** Opening RECORDS SHOWN block **
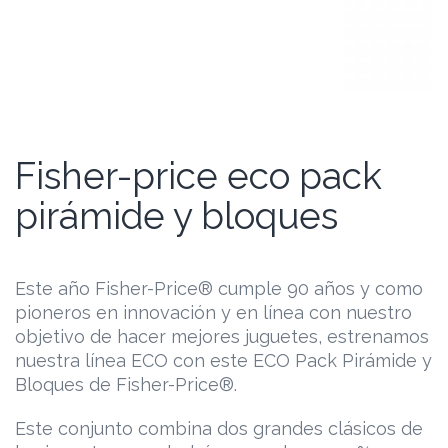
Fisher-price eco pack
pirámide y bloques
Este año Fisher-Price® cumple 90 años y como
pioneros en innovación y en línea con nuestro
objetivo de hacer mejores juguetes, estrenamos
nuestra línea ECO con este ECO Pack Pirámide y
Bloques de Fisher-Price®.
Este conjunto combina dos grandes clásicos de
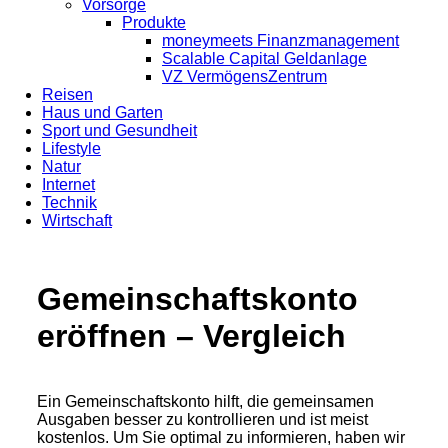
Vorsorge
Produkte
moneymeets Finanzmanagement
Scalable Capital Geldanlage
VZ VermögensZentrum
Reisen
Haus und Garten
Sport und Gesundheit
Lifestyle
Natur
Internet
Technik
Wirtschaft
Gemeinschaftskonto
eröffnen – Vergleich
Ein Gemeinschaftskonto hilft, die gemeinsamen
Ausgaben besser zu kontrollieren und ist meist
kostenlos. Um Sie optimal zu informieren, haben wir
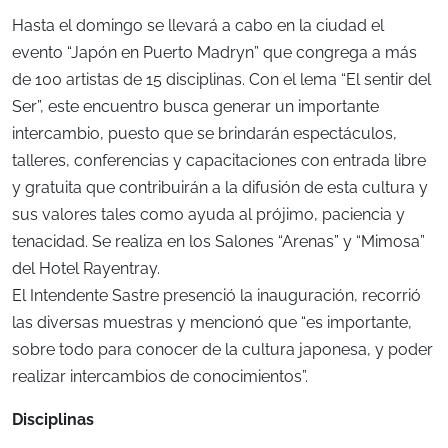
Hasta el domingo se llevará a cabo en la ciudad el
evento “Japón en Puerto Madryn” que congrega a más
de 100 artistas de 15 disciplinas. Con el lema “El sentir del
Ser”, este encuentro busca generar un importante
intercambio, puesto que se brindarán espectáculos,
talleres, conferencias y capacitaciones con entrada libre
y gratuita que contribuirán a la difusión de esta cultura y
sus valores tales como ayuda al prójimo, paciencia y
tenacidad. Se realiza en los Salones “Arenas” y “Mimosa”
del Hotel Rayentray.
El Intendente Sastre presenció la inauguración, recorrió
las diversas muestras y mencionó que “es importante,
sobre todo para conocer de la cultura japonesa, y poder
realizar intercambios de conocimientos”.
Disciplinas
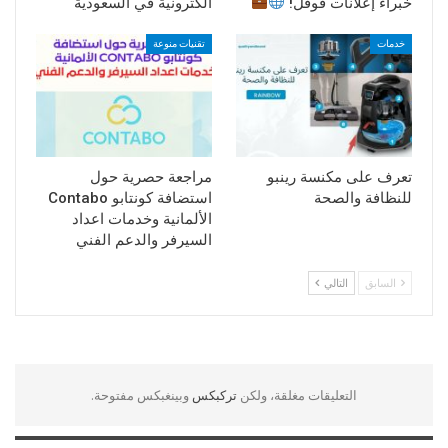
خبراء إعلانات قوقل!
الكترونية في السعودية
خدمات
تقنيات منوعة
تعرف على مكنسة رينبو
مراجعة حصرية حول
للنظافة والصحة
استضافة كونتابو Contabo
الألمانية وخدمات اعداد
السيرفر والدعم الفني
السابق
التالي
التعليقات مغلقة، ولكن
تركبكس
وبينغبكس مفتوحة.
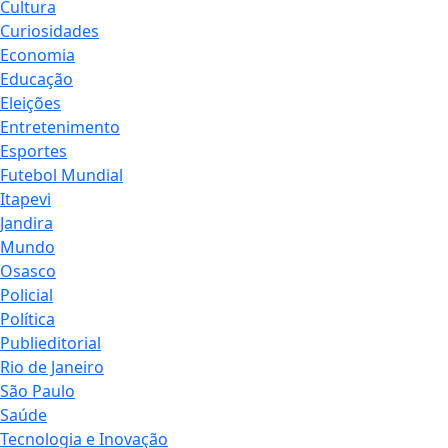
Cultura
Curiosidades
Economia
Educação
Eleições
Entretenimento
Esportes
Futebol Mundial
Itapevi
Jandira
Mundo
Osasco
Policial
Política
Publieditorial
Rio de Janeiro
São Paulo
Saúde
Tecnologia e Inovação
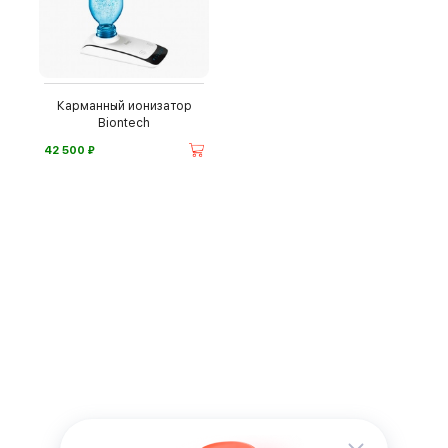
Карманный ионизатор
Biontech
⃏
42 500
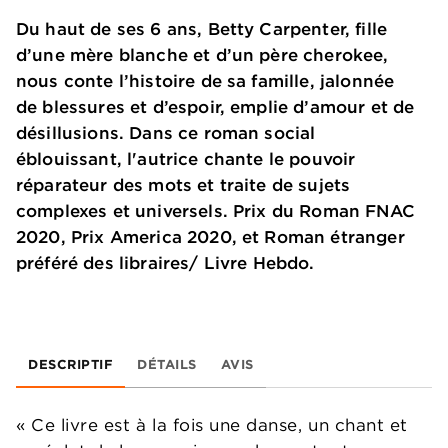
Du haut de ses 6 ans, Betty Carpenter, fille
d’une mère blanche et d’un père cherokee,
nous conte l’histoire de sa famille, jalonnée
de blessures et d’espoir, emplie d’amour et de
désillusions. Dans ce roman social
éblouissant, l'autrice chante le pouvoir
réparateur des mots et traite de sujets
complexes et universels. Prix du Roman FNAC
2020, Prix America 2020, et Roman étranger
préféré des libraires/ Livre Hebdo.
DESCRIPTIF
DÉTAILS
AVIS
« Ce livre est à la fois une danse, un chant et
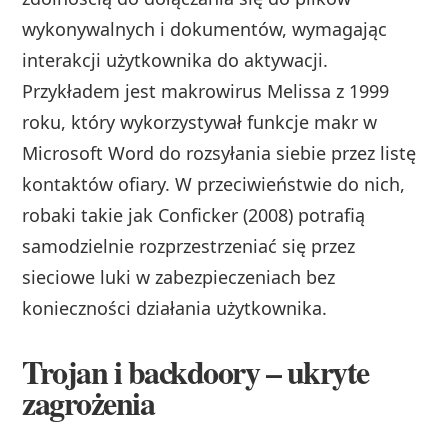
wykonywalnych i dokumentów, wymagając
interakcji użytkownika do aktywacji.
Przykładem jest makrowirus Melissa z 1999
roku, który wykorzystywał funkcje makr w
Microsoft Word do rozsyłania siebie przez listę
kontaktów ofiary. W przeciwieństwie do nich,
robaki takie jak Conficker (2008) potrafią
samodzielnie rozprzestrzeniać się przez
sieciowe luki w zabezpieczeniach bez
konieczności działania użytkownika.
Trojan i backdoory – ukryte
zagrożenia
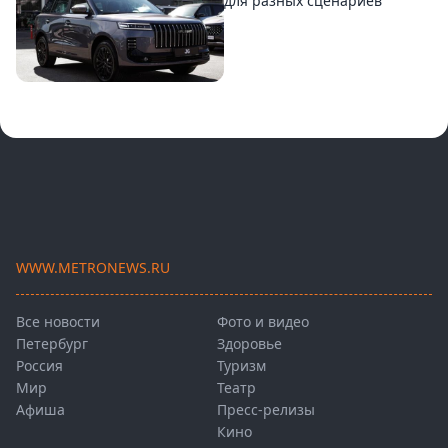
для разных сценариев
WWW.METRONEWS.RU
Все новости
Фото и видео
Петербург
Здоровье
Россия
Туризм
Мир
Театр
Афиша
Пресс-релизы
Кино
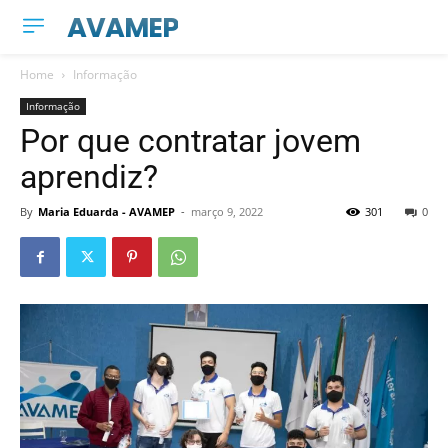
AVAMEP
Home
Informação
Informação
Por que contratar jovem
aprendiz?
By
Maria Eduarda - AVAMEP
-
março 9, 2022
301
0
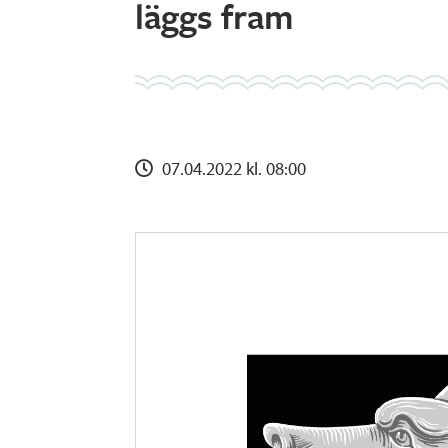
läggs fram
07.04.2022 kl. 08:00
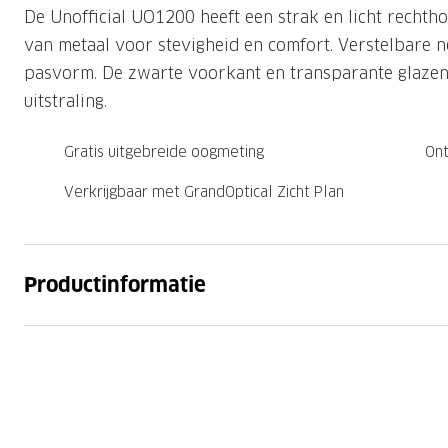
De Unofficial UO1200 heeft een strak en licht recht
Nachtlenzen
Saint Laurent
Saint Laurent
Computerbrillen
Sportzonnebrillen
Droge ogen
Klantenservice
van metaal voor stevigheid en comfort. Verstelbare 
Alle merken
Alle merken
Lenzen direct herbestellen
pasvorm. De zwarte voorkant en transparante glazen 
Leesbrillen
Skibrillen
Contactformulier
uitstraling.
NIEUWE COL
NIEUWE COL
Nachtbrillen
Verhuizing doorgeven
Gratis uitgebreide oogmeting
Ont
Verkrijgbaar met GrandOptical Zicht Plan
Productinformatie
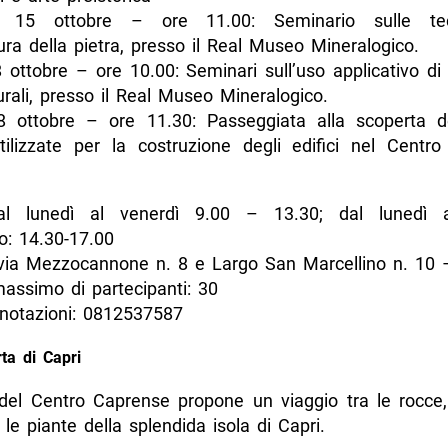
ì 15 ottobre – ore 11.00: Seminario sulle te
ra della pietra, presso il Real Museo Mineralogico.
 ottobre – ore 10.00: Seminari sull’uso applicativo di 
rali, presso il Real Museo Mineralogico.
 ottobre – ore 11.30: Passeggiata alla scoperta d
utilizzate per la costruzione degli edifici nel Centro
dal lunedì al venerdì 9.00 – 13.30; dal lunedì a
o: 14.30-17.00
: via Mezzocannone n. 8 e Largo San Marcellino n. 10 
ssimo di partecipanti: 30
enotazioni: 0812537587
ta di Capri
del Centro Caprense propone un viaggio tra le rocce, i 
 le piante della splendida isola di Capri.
** Closing RECORDS SHOWN block **
#### WORK TASK:
Copy the extracted text of all the records above without changing a character, and leave out the pictures.

#### EXPECTED ANSWER:
Fisher-price eco pack
pirámide y bloques
Este año Fisher-Price® cumple 90 años y como
pioneros en innovación y en línea con nuestro
objetivo de hacer mejores juguetes, estrenamos
nuestra línea ECO con este ECO Pack Pirámide y
Bloques de Fisher-Price®.
Este conjunto combina dos grandes clásicos de
Vorsorge
Produkte
moneymeets Finanzmanagement
Scalable Capital Geldanlage
VZ VermögensZentrum
Reisen
Haus und Garten
Sport und Gesundheit
Lifestyle
Natur
Internet
Technik
Wirtschaft
Gemeinschaftskonto
eröffnen – Vergleich
Ein Gemeinschaftskonto hilft, die gemeinsamen
Ausgaben besser zu kontrollieren und ist meist
kostenlos. Um Sie optimal zu informieren, haben wir
Hasta el domingo se llevará a cabo en la ciudad el
evento “Japón en Puerto Madryn” que congrega a más
de 100 artistas de 15 disciplinas. Con el lema “El sentir del
Ser”, este encuentro busca generar un importante
intercambio, puesto que se brindarán espectáculos,
talleres, conferencias y capacitaciones con entrada libre
y gratuita que contribuirán a la difusión de esta cultura y
sus valores tales como ayuda al prójimo, paciencia y
tenacidad. Se realiza en los Salones “Arenas” y “Mimosa”
del Hotel Rayentray.
El Intendente Sastre presenció la inauguración, recorrió
las diversas muestras y mencionó que “es importante,
sobre todo para conocer de la cultura japonesa, y poder
realizar intercambios de conocimientos”.
Disciplinas
خبراء إعلانات قوقل!
الكترونية في السعودية
خدمات
تقنيات منوعة
تعرف على مكنسة رينبو
مراجعة حصرية حول
للنظافة والصحة
استضافة كونتابو Contabo
الألمانية وخدمات اعداد
السيرفر والدعم الفني
السابق
التالي
التعليقات مغلقة، ولكن
تركبكس
وبينغبكس مفتوحة.
Cultura
Curiosidades
Economia
Educação
Eleições
Entretenimento
Esportes
Futebol Mundial
Itapevi
Jandira
Mundo
Osasco
Policial
Política
Publieditorial
Rio de Janeiro
São Paulo
Saúde
Tecnologia e Inovação
Карманный ионизатор
Biontech
⃏
42 500
Du haut de ses 6 ans, Betty Carpenter, fille
d’une mère blanche et d’un père cherokee,
nous conte l’histoire de sa famille, jalonnée
de blessures et d’espoir, emplie d’amour et de
désillusions. Dans ce roman social
éblouissant, l'autrice chante le pouvoir
réparateur des mots et traite de sujets
complexes et universels. Prix du Roman FNAC
2020, Prix America 2020, et Roman étranger
préféré des libraires/ Livre Hebdo.
DESCRIPTIF
DÉTAILS
AVIS
« Ce livre est à la fois une danse, un chant et
wykonywalnych i dokumentów, wymagając
interakcji użytkownika do aktywacji.
Przykładem jest makrowirus Melissa z 1999
roku, który wykorzystywał funkcje makr w
Microsoft Word do rozsyłania siebie przez listę
kontaktów ofiary. W przeciwieństwie do nich,
robaki takie jak Conficker (2008) potrafią
samodzielnie rozprzestrzeniać się przez
sieciowe luki w zabezpieczeniach bez
konieczności działania użytkownika.
Trojan i backdoory – ukryte
zagrożenia
для разных сценариев
WWW.METRONEWS.RU
Все новости
Фото и видео
Петербург
Здоровье
Россия
Туризм
Мир
Театр
Афиша
Пресс-релизы
Кино
AVAMEP
Home
Informação
Informação
Por que contratar jovem
aprendiz?
By
Maria Eduarda - AVAMEP
-
março 9, 2022
301
0
läggs fram
07.04.2022 kl. 08:00
De Unofficial UO1200 heeft een strak en licht recht
Nachtlenzen
Saint Laurent
Saint Laurent
Computerbrillen
Sportzonnebrillen
Droge ogen
Klantenservice
van metaal voor stevigheid en comfort. Verstelbare 
Alle merken
Alle merken
Lenzen direct herbestellen
pasvorm. De zwarte voorkant en transparante glazen 
Leesbrillen
Skibrillen
Contactformulier
uitstraling.
NIEUWE COL
NIEUWE COL
Nachtbrillen
Verhuizing doorgeven
Gratis uitgebreide oogmeting
Ont
Verkrijgbaar met GrandOptical Zicht Plan
Productinformatie
ì 15 ottobre – ore 11.00: Seminario sulle te
ra della pietra, presso il Real Museo Mineralogico.
 ottobre – ore 10.00: Seminari sull’uso applicativo di 
rali, presso il Real Museo Mineralogico.
 ottobre – ore 11.30: Passeggiata alla scoperta d
utilizzate per la costruzione degli edifici nel Centro
dal lunedì al venerdì 9.00 – 13.30; dal lunedì a
o: 14.30-17.00
: via Mezzocannone n. 8 e Largo San Marcellino n. 10 
ssimo di partecipanti: 30
enotazioni: 0812537587
ta di Capri
del Centro Caprense propone un viaggio tra le rocce, i 
 le piante della splendida isola di Capri.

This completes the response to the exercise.